=== EXERCISE BRIEF ===
Go through the entries, filter for the word "lines", and copy every line that has it.

=== EXTRACTED INFORMATION ===

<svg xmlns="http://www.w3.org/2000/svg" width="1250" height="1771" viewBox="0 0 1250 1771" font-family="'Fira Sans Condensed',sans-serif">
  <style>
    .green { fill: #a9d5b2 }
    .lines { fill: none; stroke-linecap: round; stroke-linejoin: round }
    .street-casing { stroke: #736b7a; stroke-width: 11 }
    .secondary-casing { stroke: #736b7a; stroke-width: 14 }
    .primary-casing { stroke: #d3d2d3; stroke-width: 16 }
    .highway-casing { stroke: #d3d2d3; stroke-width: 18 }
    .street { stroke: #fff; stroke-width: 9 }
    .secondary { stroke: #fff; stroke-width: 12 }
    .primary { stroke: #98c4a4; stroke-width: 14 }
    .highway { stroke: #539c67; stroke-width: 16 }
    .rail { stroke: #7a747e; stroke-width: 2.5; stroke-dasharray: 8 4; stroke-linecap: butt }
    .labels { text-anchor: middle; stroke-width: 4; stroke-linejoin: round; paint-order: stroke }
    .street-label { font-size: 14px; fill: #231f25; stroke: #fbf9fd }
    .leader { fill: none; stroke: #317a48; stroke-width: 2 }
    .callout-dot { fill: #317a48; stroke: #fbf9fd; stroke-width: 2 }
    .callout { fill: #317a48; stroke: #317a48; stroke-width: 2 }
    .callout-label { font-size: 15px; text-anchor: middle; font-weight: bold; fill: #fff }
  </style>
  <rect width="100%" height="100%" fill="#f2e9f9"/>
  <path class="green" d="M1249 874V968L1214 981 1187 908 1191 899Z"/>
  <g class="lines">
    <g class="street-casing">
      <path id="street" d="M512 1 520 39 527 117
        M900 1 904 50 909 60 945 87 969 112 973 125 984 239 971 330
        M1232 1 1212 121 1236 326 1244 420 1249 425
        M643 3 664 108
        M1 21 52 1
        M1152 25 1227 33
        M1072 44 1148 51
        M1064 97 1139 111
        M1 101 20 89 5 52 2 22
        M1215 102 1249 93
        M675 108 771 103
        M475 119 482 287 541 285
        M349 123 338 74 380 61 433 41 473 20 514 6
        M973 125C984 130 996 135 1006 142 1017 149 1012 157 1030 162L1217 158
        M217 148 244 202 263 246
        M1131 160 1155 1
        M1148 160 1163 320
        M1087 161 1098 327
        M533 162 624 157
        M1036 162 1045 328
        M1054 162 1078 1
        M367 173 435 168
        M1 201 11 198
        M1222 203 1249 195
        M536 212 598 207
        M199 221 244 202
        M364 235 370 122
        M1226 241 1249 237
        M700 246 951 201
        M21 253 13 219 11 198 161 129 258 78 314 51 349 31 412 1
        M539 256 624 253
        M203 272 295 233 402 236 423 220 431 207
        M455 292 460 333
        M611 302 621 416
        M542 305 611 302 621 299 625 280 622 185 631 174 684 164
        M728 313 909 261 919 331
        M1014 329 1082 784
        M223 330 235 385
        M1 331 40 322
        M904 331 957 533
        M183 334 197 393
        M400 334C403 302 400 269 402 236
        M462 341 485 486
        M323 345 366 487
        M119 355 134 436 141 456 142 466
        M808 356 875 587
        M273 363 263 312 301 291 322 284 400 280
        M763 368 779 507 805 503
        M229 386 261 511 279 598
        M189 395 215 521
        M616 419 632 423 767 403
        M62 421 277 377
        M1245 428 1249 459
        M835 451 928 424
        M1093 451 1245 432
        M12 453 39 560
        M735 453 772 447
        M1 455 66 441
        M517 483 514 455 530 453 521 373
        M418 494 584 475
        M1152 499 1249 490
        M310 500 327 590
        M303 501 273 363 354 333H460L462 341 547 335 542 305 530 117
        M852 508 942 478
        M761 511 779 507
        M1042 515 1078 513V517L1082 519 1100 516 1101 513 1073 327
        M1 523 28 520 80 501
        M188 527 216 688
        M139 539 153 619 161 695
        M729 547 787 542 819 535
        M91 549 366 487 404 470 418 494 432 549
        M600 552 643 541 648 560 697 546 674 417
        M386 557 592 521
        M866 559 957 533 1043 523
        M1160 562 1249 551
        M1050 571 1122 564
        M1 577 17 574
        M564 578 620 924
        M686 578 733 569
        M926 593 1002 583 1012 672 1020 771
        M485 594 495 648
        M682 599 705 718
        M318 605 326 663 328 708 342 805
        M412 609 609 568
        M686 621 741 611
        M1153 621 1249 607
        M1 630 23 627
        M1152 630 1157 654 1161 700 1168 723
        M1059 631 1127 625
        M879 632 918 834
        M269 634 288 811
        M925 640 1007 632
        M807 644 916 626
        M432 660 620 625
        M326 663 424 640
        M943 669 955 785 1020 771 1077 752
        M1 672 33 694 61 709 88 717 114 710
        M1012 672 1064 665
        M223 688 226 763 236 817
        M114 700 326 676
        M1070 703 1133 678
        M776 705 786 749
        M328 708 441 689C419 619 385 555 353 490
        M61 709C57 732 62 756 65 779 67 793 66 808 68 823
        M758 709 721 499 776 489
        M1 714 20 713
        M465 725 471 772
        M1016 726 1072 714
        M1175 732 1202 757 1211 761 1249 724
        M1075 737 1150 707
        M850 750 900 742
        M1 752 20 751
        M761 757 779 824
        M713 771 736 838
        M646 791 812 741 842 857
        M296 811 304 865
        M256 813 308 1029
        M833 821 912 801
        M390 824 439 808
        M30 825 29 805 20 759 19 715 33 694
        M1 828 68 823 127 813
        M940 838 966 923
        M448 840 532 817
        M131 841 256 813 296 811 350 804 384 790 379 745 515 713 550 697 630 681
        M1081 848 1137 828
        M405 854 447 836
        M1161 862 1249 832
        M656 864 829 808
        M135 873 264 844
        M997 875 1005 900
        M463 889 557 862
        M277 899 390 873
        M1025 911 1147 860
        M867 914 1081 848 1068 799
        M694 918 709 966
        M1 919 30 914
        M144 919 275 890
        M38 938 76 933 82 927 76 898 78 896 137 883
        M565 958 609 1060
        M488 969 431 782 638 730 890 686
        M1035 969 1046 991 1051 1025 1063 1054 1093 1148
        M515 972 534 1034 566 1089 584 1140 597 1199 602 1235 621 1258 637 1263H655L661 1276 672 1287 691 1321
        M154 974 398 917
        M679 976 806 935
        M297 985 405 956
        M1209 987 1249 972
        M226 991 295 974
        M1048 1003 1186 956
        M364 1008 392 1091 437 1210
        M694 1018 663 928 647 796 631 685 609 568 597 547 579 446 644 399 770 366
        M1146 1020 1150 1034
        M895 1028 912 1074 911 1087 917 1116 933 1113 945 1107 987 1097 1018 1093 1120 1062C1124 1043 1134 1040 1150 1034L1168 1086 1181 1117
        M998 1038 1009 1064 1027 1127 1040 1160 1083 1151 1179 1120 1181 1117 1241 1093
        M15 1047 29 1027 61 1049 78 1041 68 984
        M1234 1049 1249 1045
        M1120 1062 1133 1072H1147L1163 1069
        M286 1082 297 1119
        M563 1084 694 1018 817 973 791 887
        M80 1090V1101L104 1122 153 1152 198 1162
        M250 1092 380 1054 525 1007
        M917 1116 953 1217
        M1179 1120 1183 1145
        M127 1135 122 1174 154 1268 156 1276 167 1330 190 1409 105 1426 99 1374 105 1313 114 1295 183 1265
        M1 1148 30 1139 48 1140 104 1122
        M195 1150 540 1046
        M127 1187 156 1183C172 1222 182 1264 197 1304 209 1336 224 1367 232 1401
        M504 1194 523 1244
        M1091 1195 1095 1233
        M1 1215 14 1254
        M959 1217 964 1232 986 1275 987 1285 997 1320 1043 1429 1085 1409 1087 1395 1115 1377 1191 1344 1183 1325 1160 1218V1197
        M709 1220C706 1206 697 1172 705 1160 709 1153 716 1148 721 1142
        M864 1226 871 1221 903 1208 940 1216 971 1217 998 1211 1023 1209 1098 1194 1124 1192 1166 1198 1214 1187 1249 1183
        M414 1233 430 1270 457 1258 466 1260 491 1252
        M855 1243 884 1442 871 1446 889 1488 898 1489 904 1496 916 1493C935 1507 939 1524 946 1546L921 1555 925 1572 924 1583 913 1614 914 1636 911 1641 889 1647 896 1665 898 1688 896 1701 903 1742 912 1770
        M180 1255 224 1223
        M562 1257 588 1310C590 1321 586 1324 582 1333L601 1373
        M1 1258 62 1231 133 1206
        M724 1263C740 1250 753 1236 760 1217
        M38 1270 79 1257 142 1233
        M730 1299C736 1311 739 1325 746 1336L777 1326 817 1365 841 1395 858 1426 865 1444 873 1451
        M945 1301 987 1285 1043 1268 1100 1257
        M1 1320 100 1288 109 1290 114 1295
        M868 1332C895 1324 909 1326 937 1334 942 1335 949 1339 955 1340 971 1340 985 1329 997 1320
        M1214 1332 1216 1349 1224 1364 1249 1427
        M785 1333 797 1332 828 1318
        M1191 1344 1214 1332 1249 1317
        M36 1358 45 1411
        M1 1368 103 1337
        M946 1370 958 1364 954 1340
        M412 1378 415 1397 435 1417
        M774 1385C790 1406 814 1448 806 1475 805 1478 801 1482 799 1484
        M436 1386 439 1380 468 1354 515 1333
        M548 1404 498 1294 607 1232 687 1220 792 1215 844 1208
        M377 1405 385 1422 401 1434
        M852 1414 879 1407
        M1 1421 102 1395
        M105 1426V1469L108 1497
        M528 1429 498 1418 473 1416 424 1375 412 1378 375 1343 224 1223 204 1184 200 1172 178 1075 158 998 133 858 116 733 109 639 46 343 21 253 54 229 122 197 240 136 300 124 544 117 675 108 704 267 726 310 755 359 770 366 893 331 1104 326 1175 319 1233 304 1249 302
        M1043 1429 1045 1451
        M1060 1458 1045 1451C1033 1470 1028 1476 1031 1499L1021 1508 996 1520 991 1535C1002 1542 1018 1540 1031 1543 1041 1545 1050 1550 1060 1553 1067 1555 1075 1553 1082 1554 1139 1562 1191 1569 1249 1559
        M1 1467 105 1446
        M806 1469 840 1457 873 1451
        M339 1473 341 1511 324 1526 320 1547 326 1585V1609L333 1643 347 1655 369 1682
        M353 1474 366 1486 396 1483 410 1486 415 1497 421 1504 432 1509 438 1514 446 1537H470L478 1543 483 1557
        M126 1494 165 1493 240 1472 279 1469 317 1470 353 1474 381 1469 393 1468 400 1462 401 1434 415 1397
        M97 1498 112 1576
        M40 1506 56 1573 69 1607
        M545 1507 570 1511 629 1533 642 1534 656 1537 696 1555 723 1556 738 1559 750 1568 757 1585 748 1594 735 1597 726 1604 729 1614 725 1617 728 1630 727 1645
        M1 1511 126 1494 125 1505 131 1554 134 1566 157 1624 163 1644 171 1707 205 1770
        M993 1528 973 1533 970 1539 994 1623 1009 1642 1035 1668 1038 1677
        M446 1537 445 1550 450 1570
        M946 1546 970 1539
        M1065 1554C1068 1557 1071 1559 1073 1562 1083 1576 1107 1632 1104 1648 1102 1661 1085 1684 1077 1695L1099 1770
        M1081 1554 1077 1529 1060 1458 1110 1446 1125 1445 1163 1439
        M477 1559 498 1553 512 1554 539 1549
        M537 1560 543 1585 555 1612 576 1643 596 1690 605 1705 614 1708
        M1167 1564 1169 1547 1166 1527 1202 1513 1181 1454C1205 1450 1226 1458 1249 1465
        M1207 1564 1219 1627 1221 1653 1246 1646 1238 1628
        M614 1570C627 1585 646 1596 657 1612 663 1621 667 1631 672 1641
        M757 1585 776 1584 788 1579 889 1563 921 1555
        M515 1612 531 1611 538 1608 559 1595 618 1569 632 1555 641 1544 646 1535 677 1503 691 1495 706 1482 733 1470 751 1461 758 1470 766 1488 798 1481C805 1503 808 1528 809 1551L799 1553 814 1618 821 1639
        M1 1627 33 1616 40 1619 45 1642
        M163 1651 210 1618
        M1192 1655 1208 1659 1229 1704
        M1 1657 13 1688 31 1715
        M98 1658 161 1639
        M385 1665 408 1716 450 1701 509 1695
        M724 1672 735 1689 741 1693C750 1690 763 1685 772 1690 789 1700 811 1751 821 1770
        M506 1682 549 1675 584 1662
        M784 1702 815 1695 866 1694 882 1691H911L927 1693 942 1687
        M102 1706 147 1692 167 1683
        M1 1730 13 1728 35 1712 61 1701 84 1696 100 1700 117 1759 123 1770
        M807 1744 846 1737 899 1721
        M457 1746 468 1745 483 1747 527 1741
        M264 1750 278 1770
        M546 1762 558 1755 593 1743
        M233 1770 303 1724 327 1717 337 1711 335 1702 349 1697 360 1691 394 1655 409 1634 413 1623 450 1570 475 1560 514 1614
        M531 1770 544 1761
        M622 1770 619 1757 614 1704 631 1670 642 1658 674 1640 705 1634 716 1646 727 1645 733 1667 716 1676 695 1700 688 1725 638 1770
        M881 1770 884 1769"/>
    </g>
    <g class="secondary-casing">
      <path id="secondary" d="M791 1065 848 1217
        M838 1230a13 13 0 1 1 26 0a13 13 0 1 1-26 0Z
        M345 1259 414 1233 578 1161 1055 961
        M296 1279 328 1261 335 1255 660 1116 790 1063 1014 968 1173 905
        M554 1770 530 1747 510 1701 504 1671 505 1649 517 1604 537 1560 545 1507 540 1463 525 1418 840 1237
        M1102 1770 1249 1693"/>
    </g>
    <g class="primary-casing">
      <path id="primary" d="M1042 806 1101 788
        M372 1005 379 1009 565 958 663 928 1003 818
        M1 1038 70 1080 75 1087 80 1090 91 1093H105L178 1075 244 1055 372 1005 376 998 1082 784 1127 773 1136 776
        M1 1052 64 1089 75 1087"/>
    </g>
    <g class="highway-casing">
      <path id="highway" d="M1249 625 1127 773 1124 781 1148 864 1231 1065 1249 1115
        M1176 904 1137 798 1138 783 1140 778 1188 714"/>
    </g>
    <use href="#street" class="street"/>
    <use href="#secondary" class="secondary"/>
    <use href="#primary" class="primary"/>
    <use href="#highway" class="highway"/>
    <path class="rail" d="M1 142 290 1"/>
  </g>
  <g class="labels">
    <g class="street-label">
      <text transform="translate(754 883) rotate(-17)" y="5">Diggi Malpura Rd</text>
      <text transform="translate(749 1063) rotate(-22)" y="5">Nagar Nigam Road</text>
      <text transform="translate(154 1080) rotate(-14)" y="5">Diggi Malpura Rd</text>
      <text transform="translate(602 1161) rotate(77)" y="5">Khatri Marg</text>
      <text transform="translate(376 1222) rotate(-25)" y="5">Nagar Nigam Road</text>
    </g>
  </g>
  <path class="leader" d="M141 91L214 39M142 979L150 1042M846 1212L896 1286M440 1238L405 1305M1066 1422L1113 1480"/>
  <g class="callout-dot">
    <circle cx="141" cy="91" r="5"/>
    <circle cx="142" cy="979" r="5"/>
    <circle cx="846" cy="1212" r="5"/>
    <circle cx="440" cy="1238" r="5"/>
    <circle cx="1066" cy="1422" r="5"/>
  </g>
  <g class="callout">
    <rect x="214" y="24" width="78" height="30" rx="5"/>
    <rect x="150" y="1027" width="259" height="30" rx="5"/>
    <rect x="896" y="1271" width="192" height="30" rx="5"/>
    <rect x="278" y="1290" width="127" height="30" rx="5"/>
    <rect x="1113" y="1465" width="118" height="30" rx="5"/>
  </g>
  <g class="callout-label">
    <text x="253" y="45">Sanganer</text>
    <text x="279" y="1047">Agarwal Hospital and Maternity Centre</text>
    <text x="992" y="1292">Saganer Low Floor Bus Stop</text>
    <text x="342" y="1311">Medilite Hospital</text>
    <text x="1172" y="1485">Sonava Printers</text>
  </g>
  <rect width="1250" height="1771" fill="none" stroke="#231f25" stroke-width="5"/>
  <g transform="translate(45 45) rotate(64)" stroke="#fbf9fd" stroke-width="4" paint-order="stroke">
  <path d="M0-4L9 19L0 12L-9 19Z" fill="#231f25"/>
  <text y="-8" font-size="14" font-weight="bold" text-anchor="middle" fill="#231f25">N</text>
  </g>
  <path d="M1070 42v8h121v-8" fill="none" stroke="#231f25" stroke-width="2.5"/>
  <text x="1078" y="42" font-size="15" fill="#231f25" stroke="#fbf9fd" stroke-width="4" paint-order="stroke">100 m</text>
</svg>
==
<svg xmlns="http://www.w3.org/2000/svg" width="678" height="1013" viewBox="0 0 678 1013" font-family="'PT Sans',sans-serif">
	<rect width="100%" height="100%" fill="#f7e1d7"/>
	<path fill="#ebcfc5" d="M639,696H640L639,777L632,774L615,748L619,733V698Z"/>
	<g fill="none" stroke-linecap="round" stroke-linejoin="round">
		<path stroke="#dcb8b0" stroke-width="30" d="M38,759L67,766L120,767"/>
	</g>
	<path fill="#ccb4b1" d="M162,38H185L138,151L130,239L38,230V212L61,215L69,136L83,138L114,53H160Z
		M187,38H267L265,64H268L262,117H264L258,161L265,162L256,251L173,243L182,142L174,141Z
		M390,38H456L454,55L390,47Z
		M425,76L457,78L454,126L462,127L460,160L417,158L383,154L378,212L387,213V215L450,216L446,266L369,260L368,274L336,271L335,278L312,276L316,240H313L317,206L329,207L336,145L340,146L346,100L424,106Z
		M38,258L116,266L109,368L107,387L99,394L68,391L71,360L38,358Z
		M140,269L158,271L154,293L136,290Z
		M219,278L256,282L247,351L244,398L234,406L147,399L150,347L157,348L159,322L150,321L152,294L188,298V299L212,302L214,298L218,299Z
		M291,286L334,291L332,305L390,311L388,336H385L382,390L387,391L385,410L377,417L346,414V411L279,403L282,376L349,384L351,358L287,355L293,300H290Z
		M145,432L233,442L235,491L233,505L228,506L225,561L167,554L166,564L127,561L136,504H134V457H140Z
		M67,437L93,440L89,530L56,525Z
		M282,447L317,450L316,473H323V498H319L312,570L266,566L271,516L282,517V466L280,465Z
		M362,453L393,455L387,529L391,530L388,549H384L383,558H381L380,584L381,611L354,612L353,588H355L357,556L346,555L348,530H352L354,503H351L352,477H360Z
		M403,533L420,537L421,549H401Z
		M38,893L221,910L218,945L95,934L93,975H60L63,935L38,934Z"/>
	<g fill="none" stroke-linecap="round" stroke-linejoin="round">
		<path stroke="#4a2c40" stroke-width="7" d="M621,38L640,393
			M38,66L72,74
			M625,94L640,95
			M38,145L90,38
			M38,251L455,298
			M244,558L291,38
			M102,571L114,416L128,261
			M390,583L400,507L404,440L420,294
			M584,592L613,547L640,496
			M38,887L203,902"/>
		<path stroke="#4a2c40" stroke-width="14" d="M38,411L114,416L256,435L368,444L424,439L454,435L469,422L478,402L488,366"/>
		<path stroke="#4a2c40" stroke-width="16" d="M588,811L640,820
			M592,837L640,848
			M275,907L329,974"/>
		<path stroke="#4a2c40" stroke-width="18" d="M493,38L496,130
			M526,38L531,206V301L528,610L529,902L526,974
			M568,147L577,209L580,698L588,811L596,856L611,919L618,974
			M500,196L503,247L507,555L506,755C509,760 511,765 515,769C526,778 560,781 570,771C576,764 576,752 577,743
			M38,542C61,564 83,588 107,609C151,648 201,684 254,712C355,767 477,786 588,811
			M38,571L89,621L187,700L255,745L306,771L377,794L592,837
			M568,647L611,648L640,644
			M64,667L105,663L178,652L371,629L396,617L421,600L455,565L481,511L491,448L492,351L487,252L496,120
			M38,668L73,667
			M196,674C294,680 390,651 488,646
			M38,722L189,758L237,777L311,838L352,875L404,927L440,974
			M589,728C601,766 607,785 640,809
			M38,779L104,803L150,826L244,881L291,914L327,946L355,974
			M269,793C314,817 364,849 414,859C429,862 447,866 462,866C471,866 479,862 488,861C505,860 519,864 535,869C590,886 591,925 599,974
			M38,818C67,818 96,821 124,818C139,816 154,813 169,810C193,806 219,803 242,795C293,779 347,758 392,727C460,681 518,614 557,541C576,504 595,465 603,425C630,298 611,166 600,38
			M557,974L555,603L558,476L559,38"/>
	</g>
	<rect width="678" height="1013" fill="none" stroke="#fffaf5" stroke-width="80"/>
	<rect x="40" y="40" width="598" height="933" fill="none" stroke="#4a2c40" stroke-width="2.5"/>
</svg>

=== RESULT FOR THIS EXERCISE ===
    .lines { fill: none; stroke-linecap: round; stroke-linejoin: round }
  <g class="lines">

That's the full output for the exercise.